Balanço do Federal Reserve (US$ mil milhões)
Mas por trás do tom de incerteza de Powell subsiste a incerteza. O Fed parece inclinado a adiar novos aumentos e espera que a inflação caia sem quaisquer medidas adicionais. Na conferência de imprensa do Fed, Powelll comentou: “Quero dizer que há uma sensação de que, você sabe, estamos muito mais perto do fim disto do que do começo. Isso, como sabe, como mencionei, se somarmos todo o endurecimento que está em curso através de vários canais, sentimos que estamos a aproximar-nos ou talvez mesmo lá”. Mas ele também deixou claro que não havia perspectiva de qualquer redução na política de taxas. Assim, o sofrimento irá continuar.
O BCE foi ainda mais falcão. A presidente do BCE, Lagarde, disse na sua conferência de imprensa que “Não estamos a fazer pausa e temos de ir mais além. Estamos a continuar o processo de alta. Estamos numa jornada e não chegámos ainda”. Ela foi explícita em que o objetivo do BCE era deitar abaixo a economia. “A inflação global está a cair e os empréstimos de crédito estão a reduzir-se. Mas esta política de endurecimento monetário ainda não afetou a “economia real”. Precisamos ver esta etapa do processo acontecer”.

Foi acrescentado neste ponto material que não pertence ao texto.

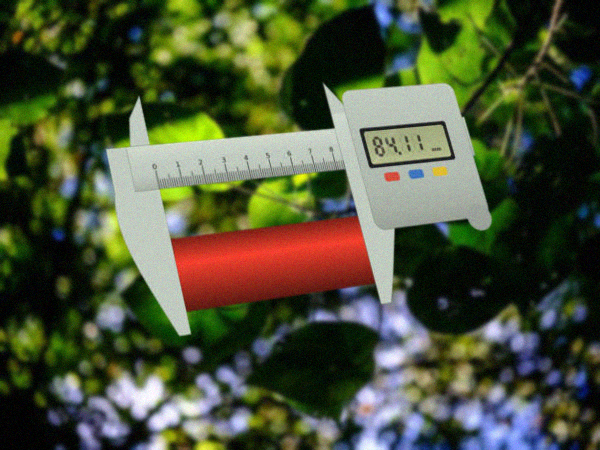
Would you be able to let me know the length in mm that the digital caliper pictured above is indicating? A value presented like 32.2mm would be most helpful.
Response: 84.11mm
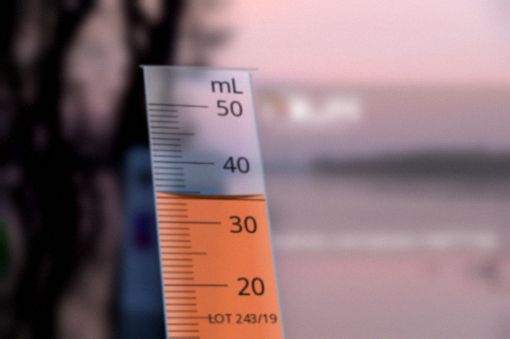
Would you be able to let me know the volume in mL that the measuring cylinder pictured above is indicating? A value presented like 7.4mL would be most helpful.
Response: 34mL
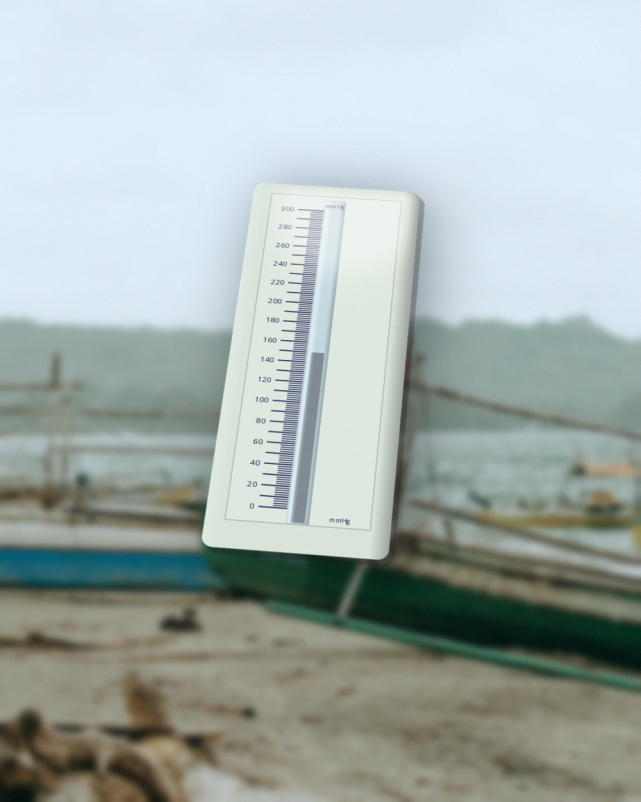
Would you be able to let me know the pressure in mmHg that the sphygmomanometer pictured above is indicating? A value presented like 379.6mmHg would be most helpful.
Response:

Os trabalhadores, particularmente na Europa, estão a lutar arduamente para recuperar as suas perdas em rendimentos reais através da obtenção de aumentos salariais. Mas isso só pode significar lucros mais baixos se não houver produtividade aumentada da força de trabalho. E o crescimento da produtividade está em queda nos EUA, menos 2,7% no primeiro trimestre deste ano e mais ou menos estacionária na Eurozona.
As margens de lucro (lucro por unidade de produção), tendo alcançado alturas históricas no ano passado, estão em queda outra vez e o crescimento do lucro corporativo total está a desacelerar rapidamente.